Teenage pregnancies, mental illness, life expectancy, obesity, illiteracy, homicide, crime are all worse in the states of greater inequality and not only for the poorest but for all citizens and residents. Spain is more equal than its neighbour, Portugal and you can see how vastly different are the social ills in the two countries. There is even evidence that in unequal societies, the people have higher levels of stress hormones.

The UK was more egalitarian between 1974 and 1978 than it has been since and the divide between the top and bottom today is deeper than it has ever been. True, the economic miracle made many more millionaires and don't we see that in the glass palaces of London, the surge in private members' clubs, fine dining, designer gear, exorbitantly priced wine, art, jewels and cars? That meant many more servants were needed (bless the masters) and the service industry grew exponentially. The middle classes found their incomes rising too, and a second home became as "essential" as the second car and private education.

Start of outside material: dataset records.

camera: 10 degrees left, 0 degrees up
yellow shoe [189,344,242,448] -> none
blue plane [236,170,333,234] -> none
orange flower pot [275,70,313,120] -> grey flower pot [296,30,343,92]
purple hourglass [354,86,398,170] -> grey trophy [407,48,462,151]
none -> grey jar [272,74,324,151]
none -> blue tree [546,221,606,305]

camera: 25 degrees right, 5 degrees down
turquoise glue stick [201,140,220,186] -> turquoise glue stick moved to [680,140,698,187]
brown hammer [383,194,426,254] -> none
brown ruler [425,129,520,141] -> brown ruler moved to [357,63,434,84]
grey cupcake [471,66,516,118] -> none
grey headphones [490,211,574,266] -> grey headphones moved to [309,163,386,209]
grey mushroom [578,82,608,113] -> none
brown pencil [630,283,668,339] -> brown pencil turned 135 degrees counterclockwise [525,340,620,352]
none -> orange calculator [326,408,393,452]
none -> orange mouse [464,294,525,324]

The space between us and them – the poorest – widened disastrously.

The US spends more on healthcare than anywhere in the world but a baby in Greece has a higher life expectancy than a baby in the planet's the richest nation. The prison population in Britain has doubled since 1990 and quadrupled in the States since the 1970s. Trust and cohesion are abysmally low in these states. The sense of injustice on the one hand and paranoia on the other makes social ease impossible.

Boris doesn't get it. For him it should be business as usual, as it has been since he was born and before that when Britain was believed to be a matchless nation of plucky entrepreneurs with insatiable ambitions who kept the islands afloat and prosperous. It was never true back when the seafaring nation sent forth the intrepid to come back with gold and cash to fill the royal coffers. The poor were kept wretched as they were during the Industrial Revolution and the days of Imperial glory. Inequality was a price happily paid for these capitalist adventures and class, like caste, became absolute destiny.

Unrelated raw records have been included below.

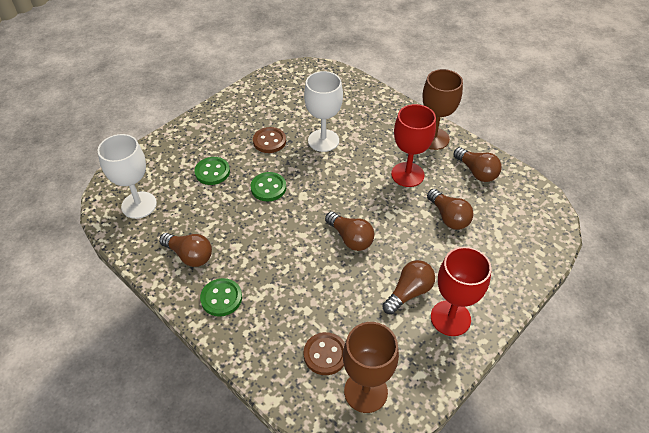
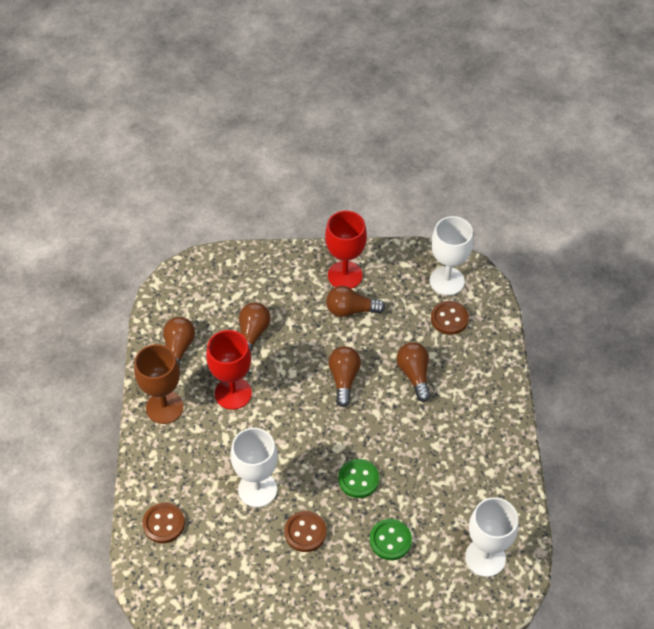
camera: 135 degrees left, 5 degrees up
brown light bulb [159,233,212,267] -> brown light bulb moved to [397,342,431,402]
green button [200,278,242,317] -> none
brown goblet [343,322,399,413] -> white goblet [430,216,474,296]
none -> brown button [142,503,185,543]

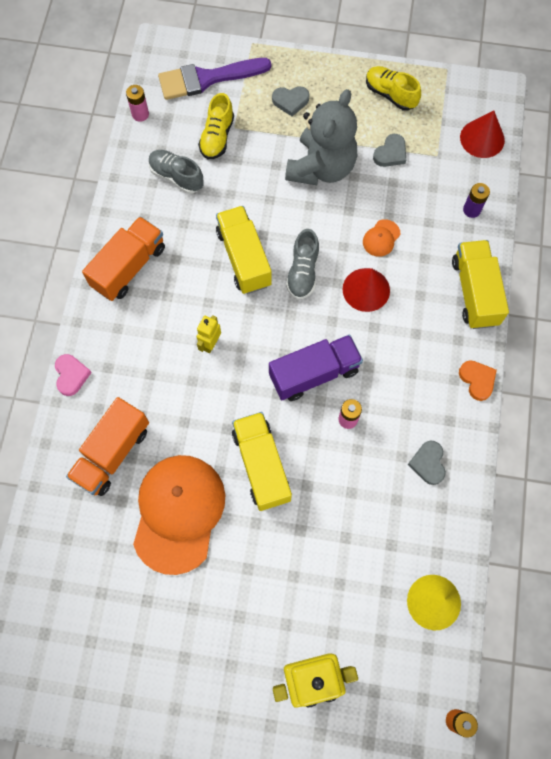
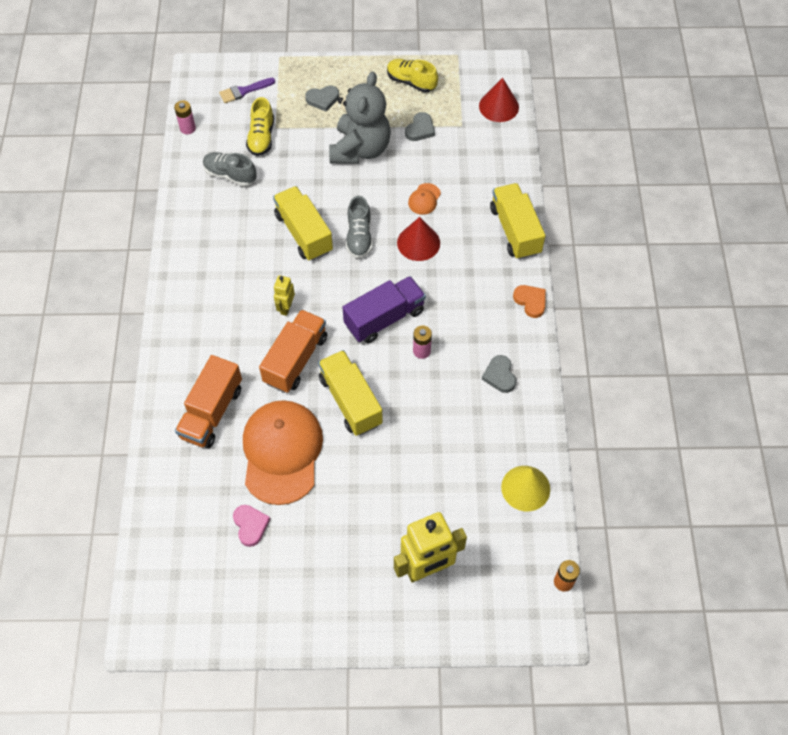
camera: 10 degrees left, 10 degrees down
pink heart [55,354,92,396] -> pink heart moved to [233,505,270,547]
orange truck [82,216,165,301] -> orange truck moved to [259,309,327,393]
purple brush [158,58,271,100] -> purple brush [219,78,275,103], size x0.55
purple battery [463,183,490,218] -> none

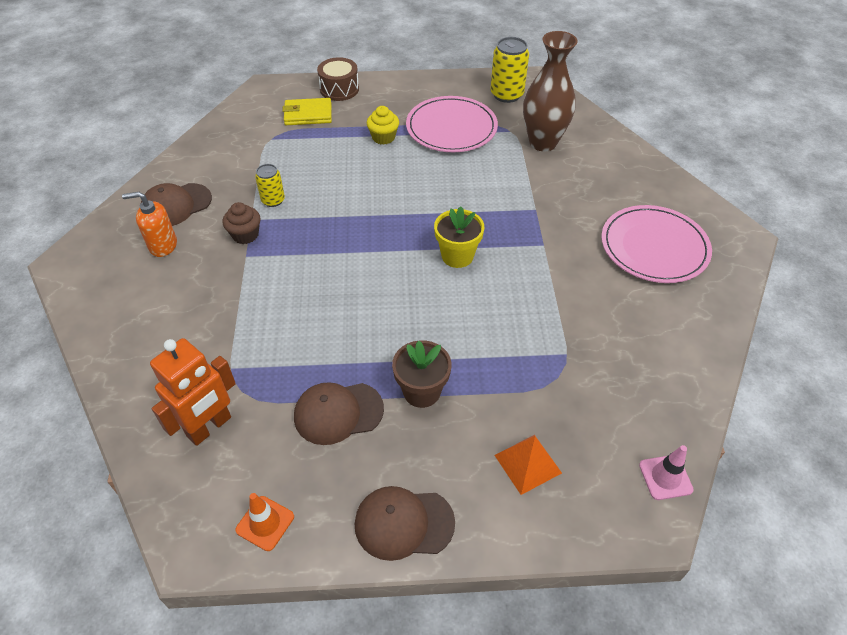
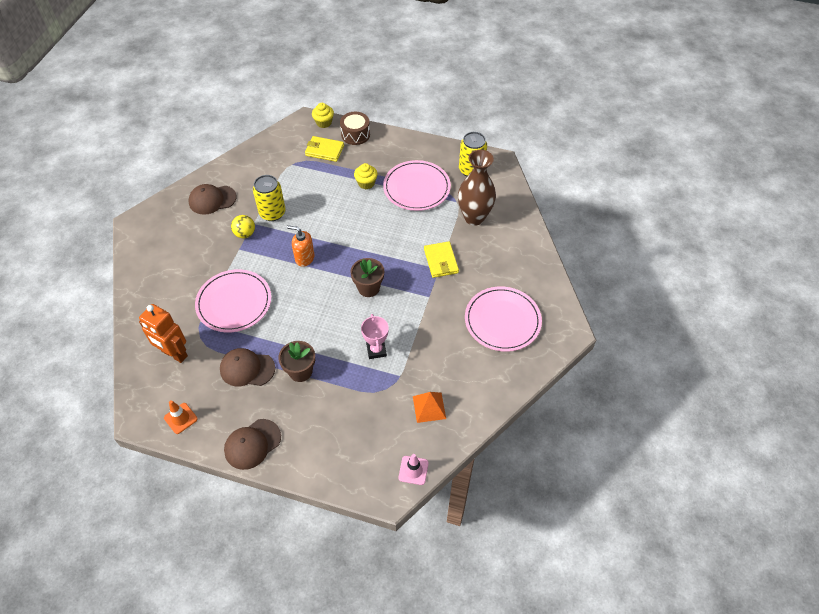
camera: 20 degrees right, 5 degrees up
orange soap dispenser [122,192,177,257] -> orange soap dispenser moved to [287,225,314,267]
orange robot [150,338,236,446] -> orange robot turned 60 degrees clockwise [139,304,188,363]
brown cupcake [223,202,261,244] -> yellow ball [231,215,255,238]
yellow can [255,164,285,207] -> yellow can [253,175,286,221], size x1.64
brown cap [355,486,455,561] -> brown cap turned 60 degrees counterclockwise [224,419,281,470]
yellow flower pot [434,206,484,268] -> brown flower pot [350,258,384,297]
orange pyramid [495,435,562,495] -> orange pyramid moved to [413,392,446,423]
none -> pink plate [195,269,271,333]
none -> yellow cupcake [312,103,334,128]
none -> pink trophy [361,314,389,359]
none -> yellow wallet [424,241,459,278]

In 1999, Blair said his government would liberate Britons from the forces of inherited conservatism and would make a nation built not on class privilege or background but the "equal worth of all". If he ever meant it, that vision was too soon overwhelmed by his impulses to please the affluent. Brown has followed suit. A far bigger disaster than the global downturn is the society we have been left with. It will take decades to reverse the politics and economics of gross disparity. Obama seems to understand the challenge. We have no such leader and are therefore condemned to live in a poor little rich little country.